The FDA requires drugs and vaccines to undergo three testing phases, usually lasting several years, before granting its approval. A fourth phase exists when the product is released to the general population, wherein adverse effects can be documented and studied. Gardasil is currently in this stage, giving rise to the prominence of these criticisms.
"Since the vaccine is new, more studies need to be done," the FDA Web site states.
Gardasil protects against four types of HPV. The FDA-approved vaccine is said to be 95 to 100 percent effective in preventing HPVs 6 and 11, pertaining to genital warts, and to HPVs 16 and 18, which cause 70 percent of cervical cancers. Gardasil does not treat HPV types 16 or 18 if women already have it, but rather it prevents the virus' effects, such as cervical cancer.
However, HPV does not treat other high-risk HPV types that cause cancer. The vaccine does not account for the 30 percent margin of other dangerous HPV types. The American Cancer Society states that more than 100 strains of HPV are in existence.
The American Cancer Society recognizes that more than 50 percent of college-aged women acquire HPV, a cause of 70 percent of cervical cancer, within four years after first having intercourse.
The ACS also states that most cases of HPV go away on their own because the immune system is strong enough to fight the virus. Cervical cancer is also declining by 4 percent annually.
Several states have attempted to encourage girls entering the sixth grade to receive the Gardasil vaccination in an effort to protect citizens' health. In February 2007, Illinois State Assembly introduced a bill requiring girls ages 11 and 12 to be vaccinated for the 2009 school year.
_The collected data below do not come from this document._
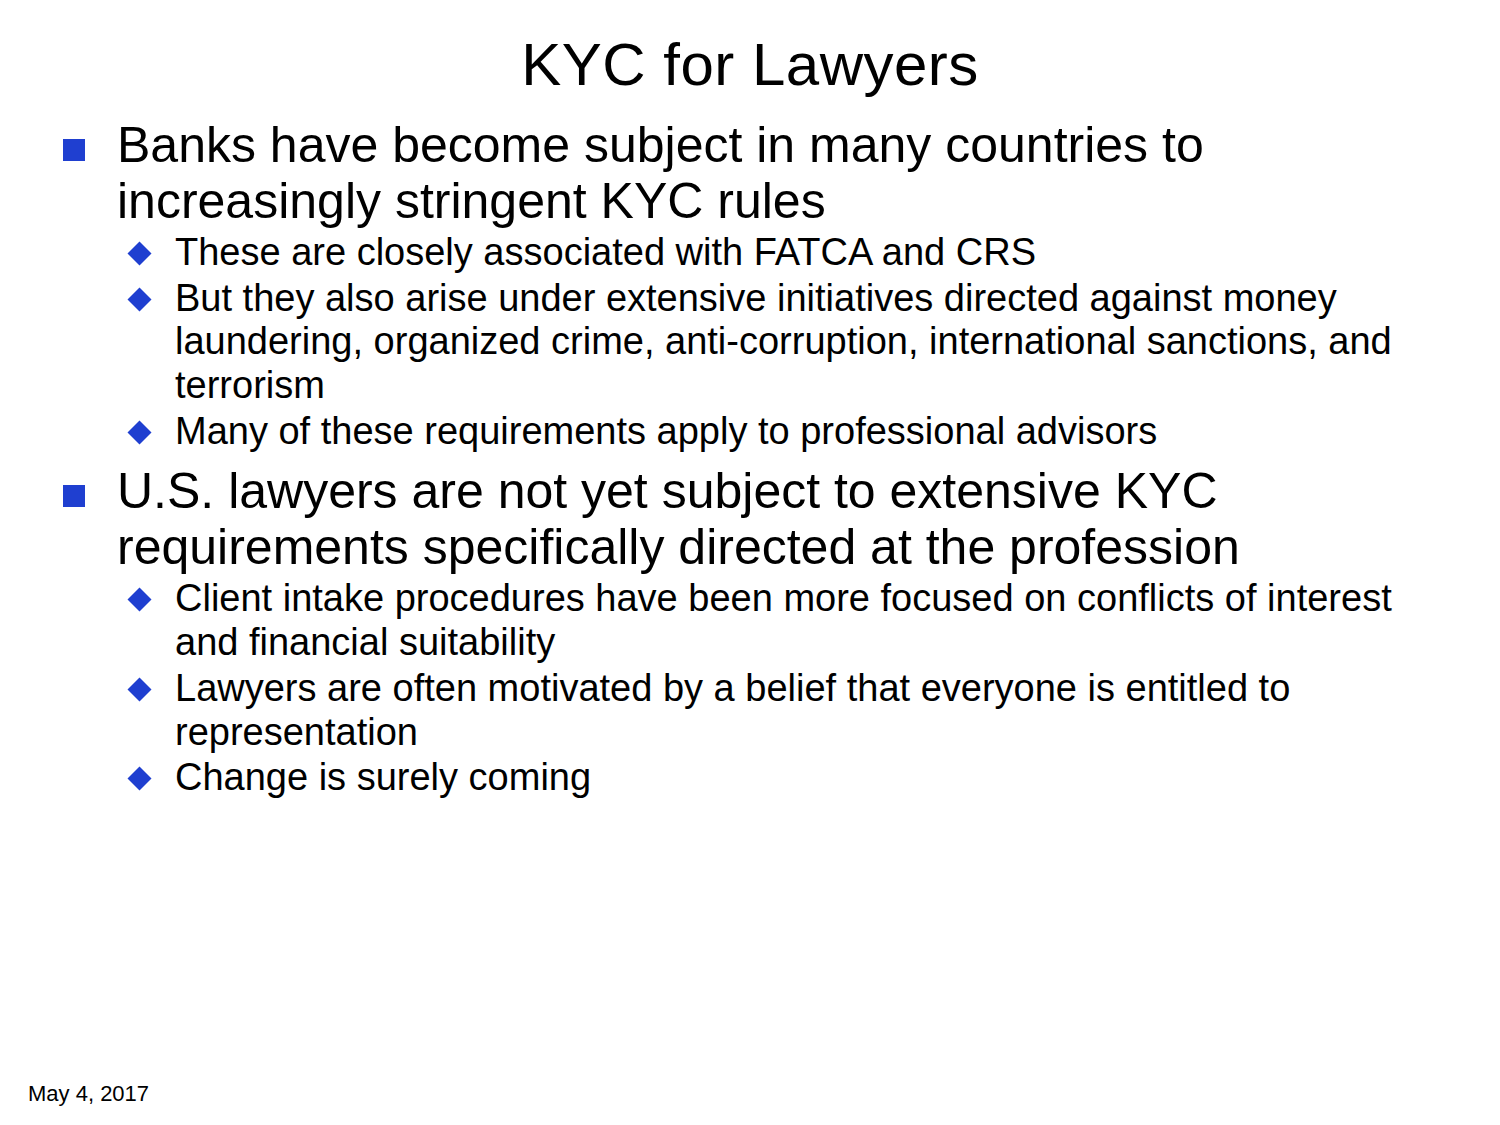KYC for Lawyers
Banks have become subject in many countries to increasingly stringent KYC rules
These are closely associated with FATCA and CRS
But they also arise under extensive initiatives directed against money laundering, organized crime, anti-corruption, international sanctions, and terrorism
Many of these requirements apply to professional advisors
U.S. lawyers are not yet subject to extensive KYC requirements specifically directed at the profession
Client intake procedures have been more focused on conflicts of interest and financial suitability
Lawyers are often motivated by a belief that everyone is entitled to representation
Change is surely coming
May 4, 2017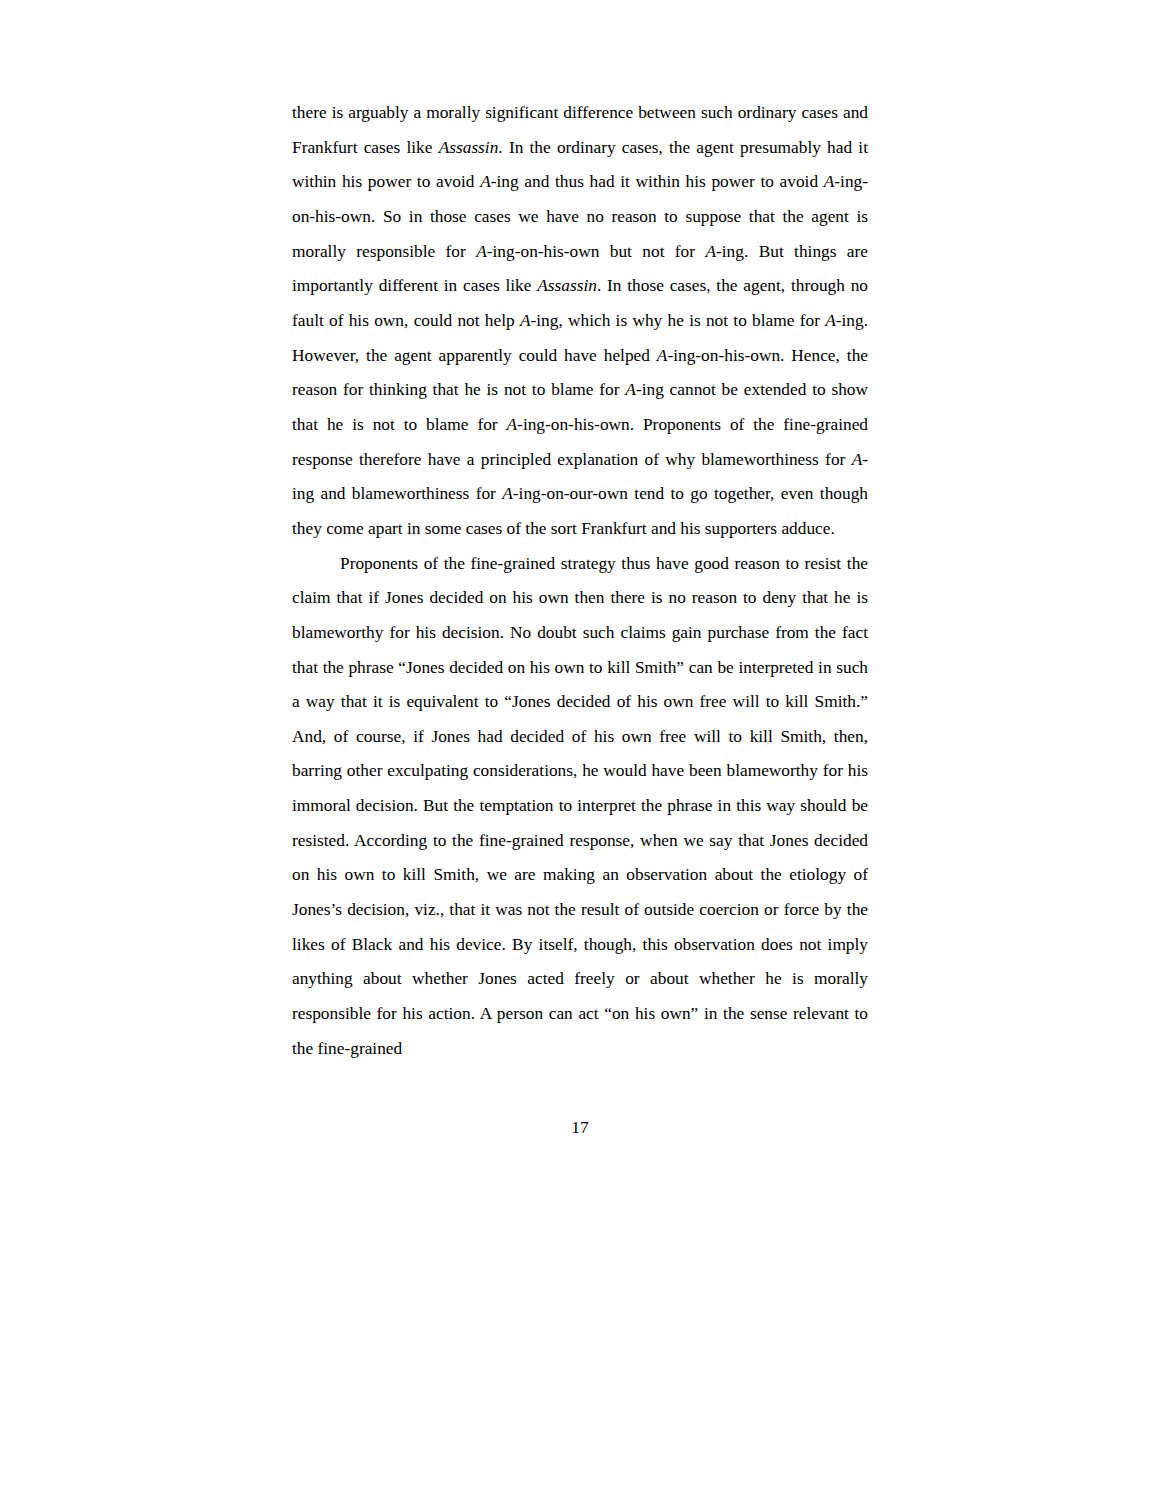there is arguably a morally significant difference between such ordinary cases and Frankfurt cases like Assassin. In the ordinary cases, the agent presumably had it within his power to avoid A-ing and thus had it within his power to avoid A-ing-on-his-own. So in those cases we have no reason to suppose that the agent is morally responsible for A-ing-on-his-own but not for A-ing. But things are importantly different in cases like Assassin. In those cases, the agent, through no fault of his own, could not help A-ing, which is why he is not to blame for A-ing. However, the agent apparently could have helped A-ing-on-his-own. Hence, the reason for thinking that he is not to blame for A-ing cannot be extended to show that he is not to blame for A-ing-on-his-own. Proponents of the fine-grained response therefore have a principled explanation of why blameworthiness for A-ing and blameworthiness for A-ing-on-our-own tend to go together, even though they come apart in some cases of the sort Frankfurt and his supporters adduce.
Proponents of the fine-grained strategy thus have good reason to resist the claim that if Jones decided on his own then there is no reason to deny that he is blameworthy for his decision. No doubt such claims gain purchase from the fact that the phrase “Jones decided on his own to kill Smith” can be interpreted in such a way that it is equivalent to “Jones decided of his own free will to kill Smith.” And, of course, if Jones had decided of his own free will to kill Smith, then, barring other exculpating considerations, he would have been blameworthy for his immoral decision. But the temptation to interpret the phrase in this way should be resisted. According to the fine-grained response, when we say that Jones decided on his own to kill Smith, we are making an observation about the etiology of Jones’s decision, viz., that it was not the result of outside coercion or force by the likes of Black and his device. By itself, though, this observation does not imply anything about whether Jones acted freely or about whether he is morally responsible for his action. A person can act “on his own” in the sense relevant to the fine-grained
17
Parents have the choice to exempt their daughters from the requirement, due to religious convictions for example, provided they go through educational programs about HPV.
Curtis Allen, CDC spokesman, explained vaccines are not cures, so the best time for vaccination is before girls become sexually active.
"We're not protecting for next week, we're protecting for down the road," Allen said. "We recommend vaccination at 11 to 12 years of age, permissive with recommendations of the doctor.
"We do not see any problems or links to the fatalities," Allen said. He said that the CDC is looking for a "background rate," which only measures coincidences, not causality. "The VAERS system has not really determined a cause and effect relationship."